— TRECHO DO DOCUMENTO —
::::::::

A nova plumagem tucana

A meteórica ascensão de João Dória Jr, no final da campanha, concomitante à vertiginosa queda de Celso Russomanno, aos baixos índices de Fernando Haddad, Luiza Erundina e também de Marta Tereza indicaram a emergência de uma nova era política que poderá se consolidar em 2018. Ou não se sustentar até lá, com uma forte reação das forças agora em baixa.

Esse movimento levou à vitória de Dória Jr ainda no primeiro turno. Pode ter havido até voto útil a seu favor, para evitar a reeleição de Haddad ou o retorno de Marta Teresa, mas o que determinou a sua vitória no primeiro turno foi o mote que dominou as eleições em São Paulo, o centro das manifestações populares: a oposição à corrupção.

::::::::

— BLOCO DE DADOS —
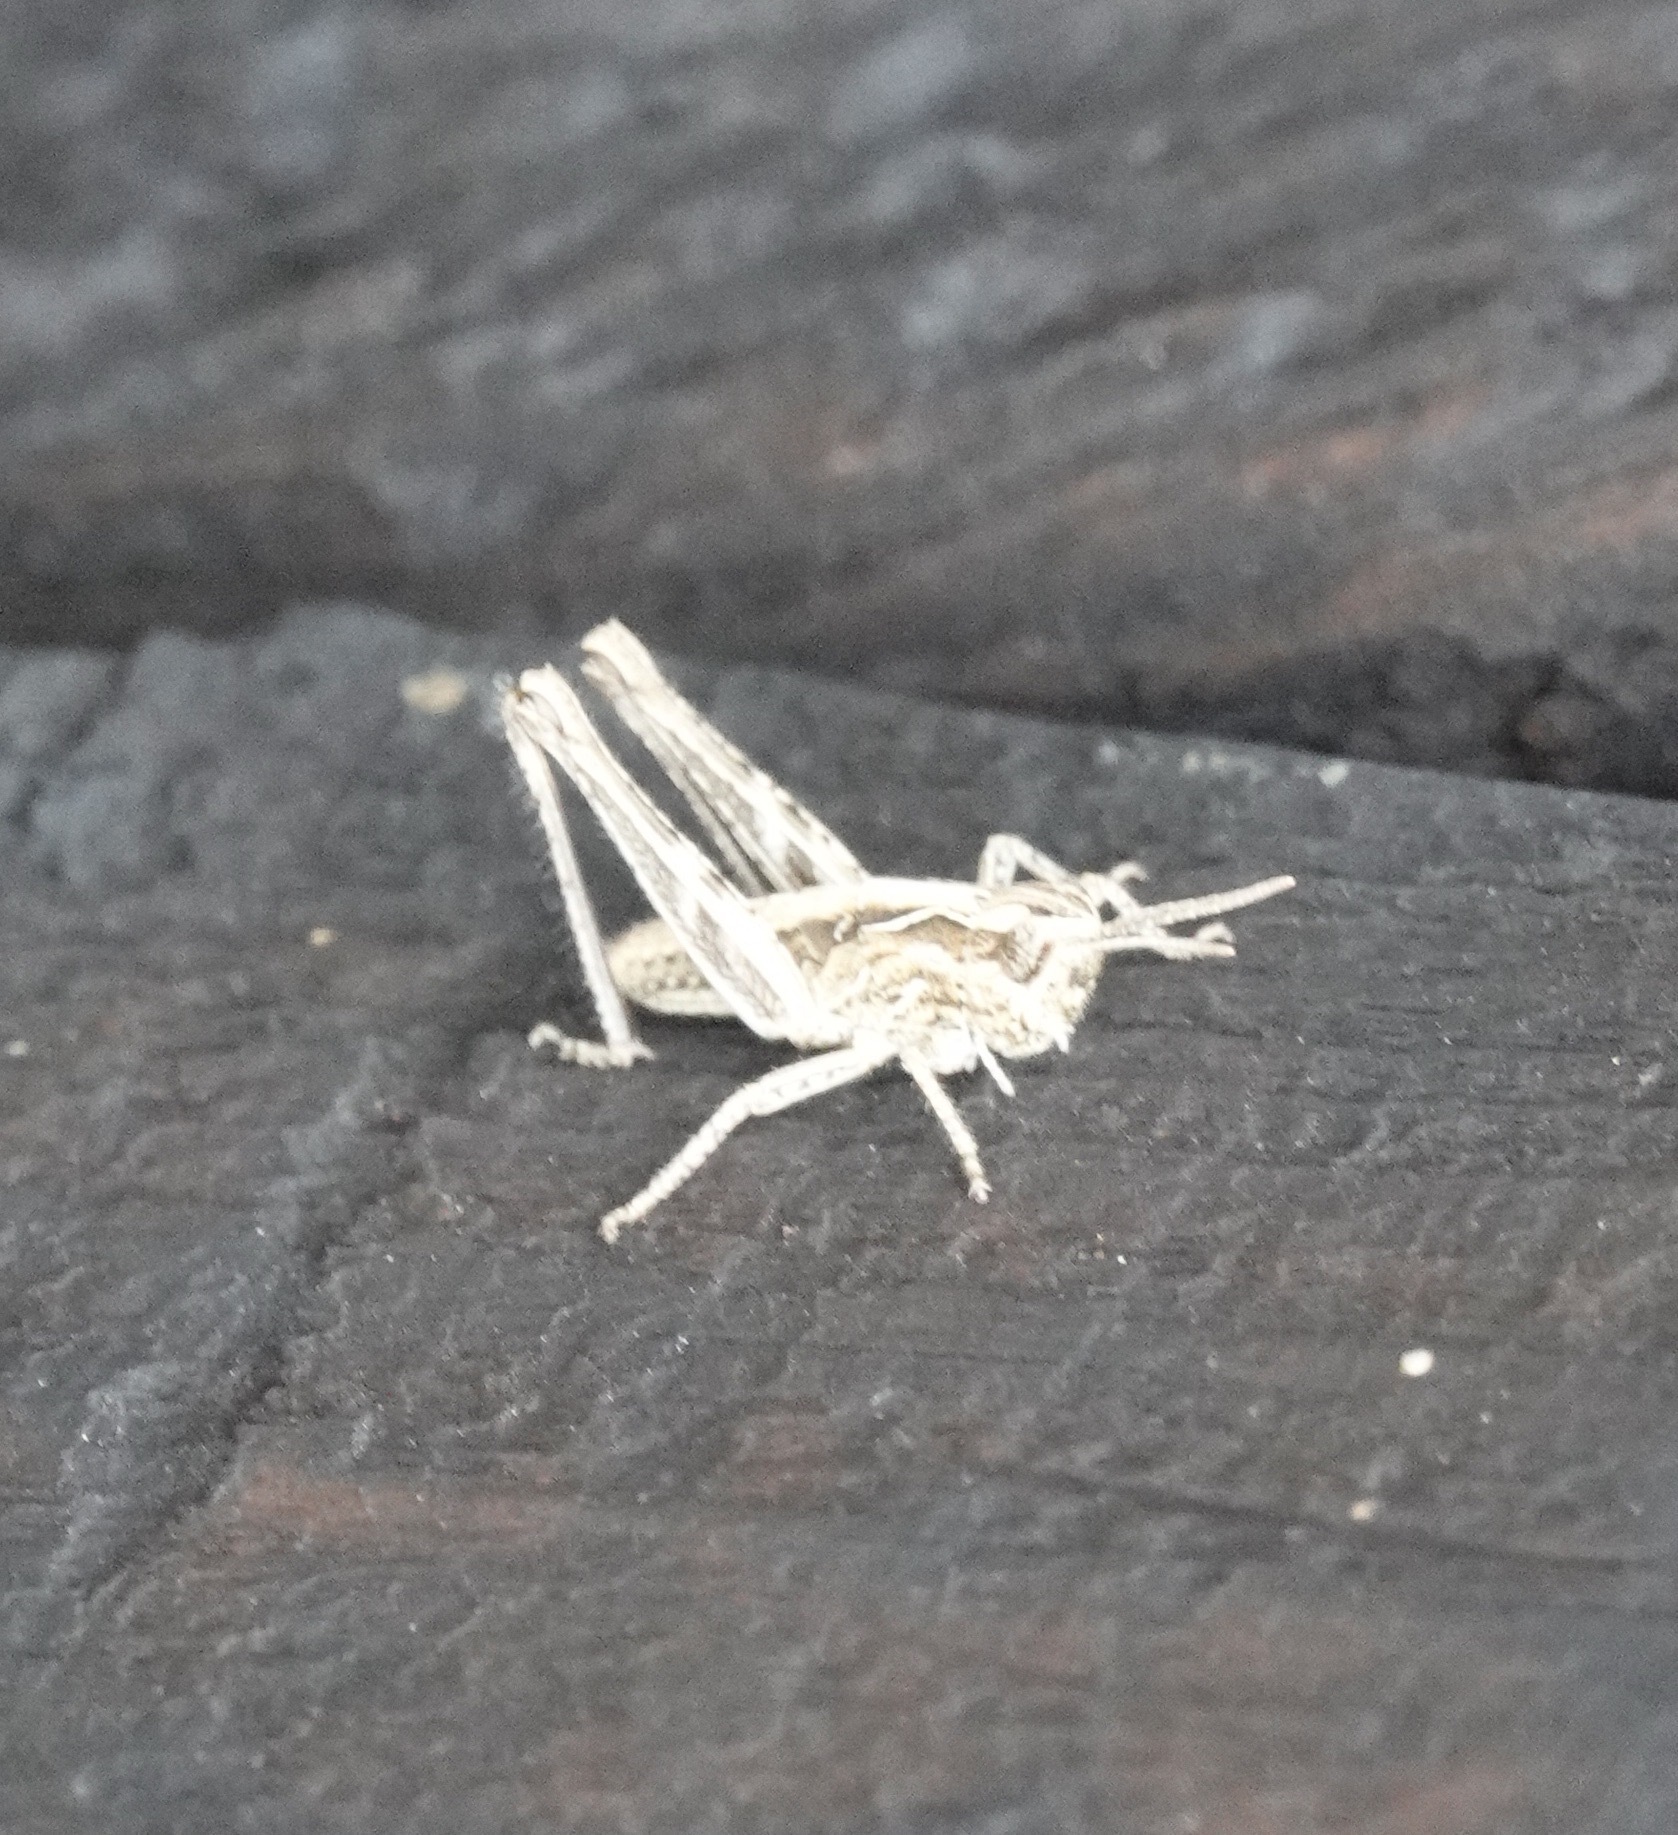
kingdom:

::::::::

— OBJETIVO 1 —
Liste todas as pessoas citadas na primeira frase do texto sobre a eleição em São Paulo.
— OBJETIVO 2 —
Prossiga com o texto sobre a eleição em São Paulo a partir da última frase apresentada.
Os dados não têm relação com o texto.

— RESPOSTA 1 —
João Dória Jr, Celso Russomanno, Fernando Haddad, Luiza Erundina e Marta Tereza.

— RESPOSTA 2 —
Embora latente e percebido os analistas não deram a devida atenção, presos aos tradicionais paradigmas da disputa PSDB x PT. Eu mesmo estava preso a essa armadilha. Só percebi na quarta-feira quando foi me mostrada a pesquisa do Datafolha por região da cidade.

Estava clara que a disputa pelo voto dos eleitores da periferia estava entre Dória Jr e Russomanno, com ganhos sucessivos do tucano em relação ao segundo. Os petistas e ex-petistas se degladiavam dentro de uma parte menor.

Russomanno era percebido como o "diferente", não necessariamente novo. Dória Jr emergiu como o "novo", apresentando-se como gestor, a partir de uma trajetória de empresário bem sucedido, que enriqueceu com a sua atividade profissional.

Usou o apoio de Alckmin para ser o candidato do PSDB. Valeu-se das mais tradicionais manobras políticas para vencer a ala mais à esquerda do PSDB, "comprando apoios".
Alckmin apostou nele por acreditar na mudança dos tempos, apesar dele mesmo ser um alvos dos movimentos populares e ter muitos "esqueletos no armário".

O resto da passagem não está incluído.